◆ GOAL OF THE EXERCISE
Look through the material beneath and copy each line with the word "afvoer".

◆ EXERCISE MATERIAL
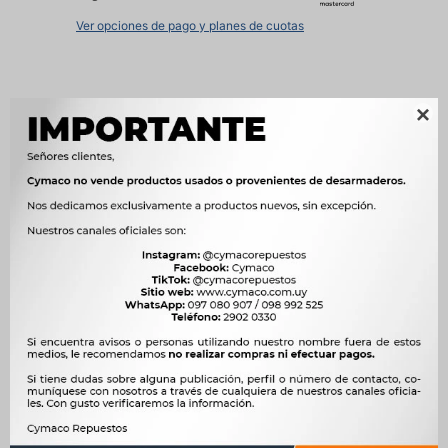
Ver opciones de pago y planes de cuotas

Métodos y costos de envío
Características
OEM
10243, 5751.15




Ver mas productos de la marca Sin Marca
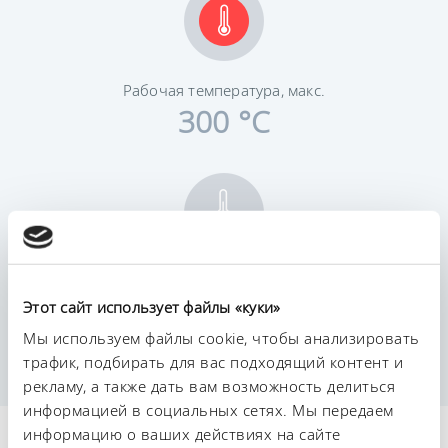
Рабочая температура, макс.
300 °C
Постоянство температурного режима
0,01 ± K
Этот сайт использует файлы «куки»
Мы используем файлы cookie, чтобы анализировать
трафик, подбирать для вас подходящий контент и
рекламу, а также дать вам возможность делиться
информацией в социальных сетях. Мы передаем
информацию о ваших действиях на сайте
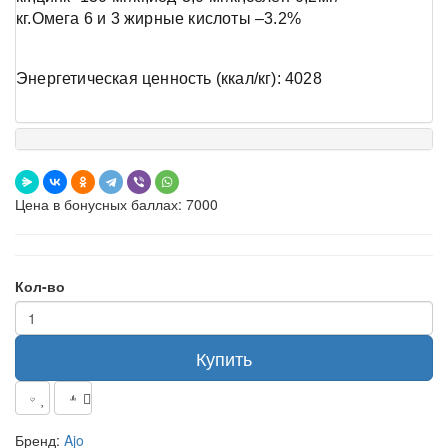
кг.Омега 6 и 3 жирные кислоты –3.2%
Энергетическая ценность (ккал/кг): 4028
Цена в бонусных баллах: 7000
Кол-во
Купить
Бренд:
Ajo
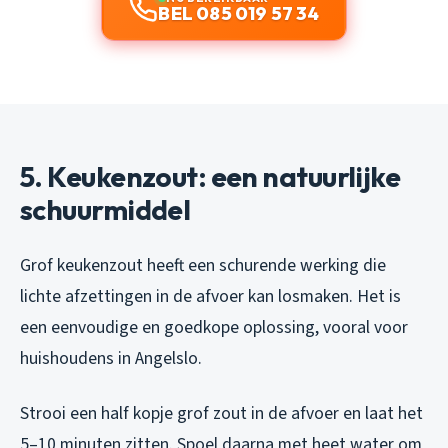
BEL 085 019 57 34
5. Keukenzout: een natuurlijke
schuurmiddel
Grof keukenzout heeft een schurende werking die
lichte afzettingen in de afvoer kan losmaken. Het is
een eenvoudige en goedkope oplossing, vooral voor
huishoudens in Angelslo.
Strooi een half kopje grof zout in de afvoer en laat het
5–10 minuten zitten. Spoel daarna met heet water om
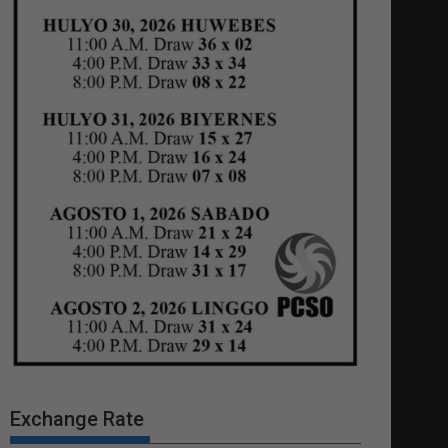
Exchange Rate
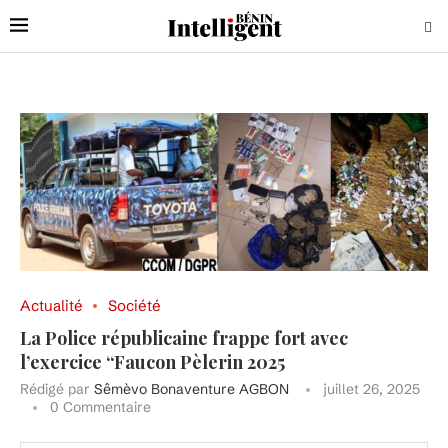
Actualité
Société
La Police républicaine frappe fort avec
l’exercice “Faucon Pèlerin 2025
Rédigé par
Sêmèvo Bonaventure AGBON
juillet 26, 2025
0 Commentaire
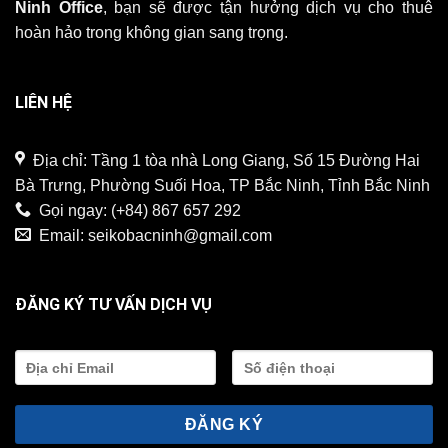
Ninh Office
, bạn sẽ được tận hưởng dịch vụ cho thuê
hoàn hảo trong không gian sang trọng.
LIÊN HỆ
Địa chỉ: Tầng 1 tòa nhà Long Giang, Số 15 Đường Hai
Bà Trưng, Phường Suối Hoa, TP Bắc Ninh, Tỉnh Bắc Ninh
Gọi ngay:
(+84) 867 657 292
Email:
seikobacninh@gmail.com
ĐĂNG KÝ TƯ VẤN DỊCH VỤ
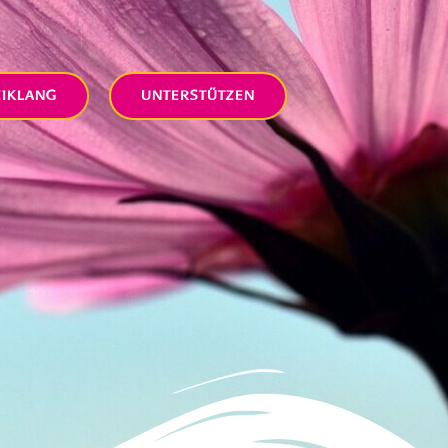
EIKLANG
UNTERSTÜTZEN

◆ WRITTEN ANSWER
lichte afzettingen in de afvoer kan losmaken. Het is
Strooi een half kopje grof zout in de afvoer en laat het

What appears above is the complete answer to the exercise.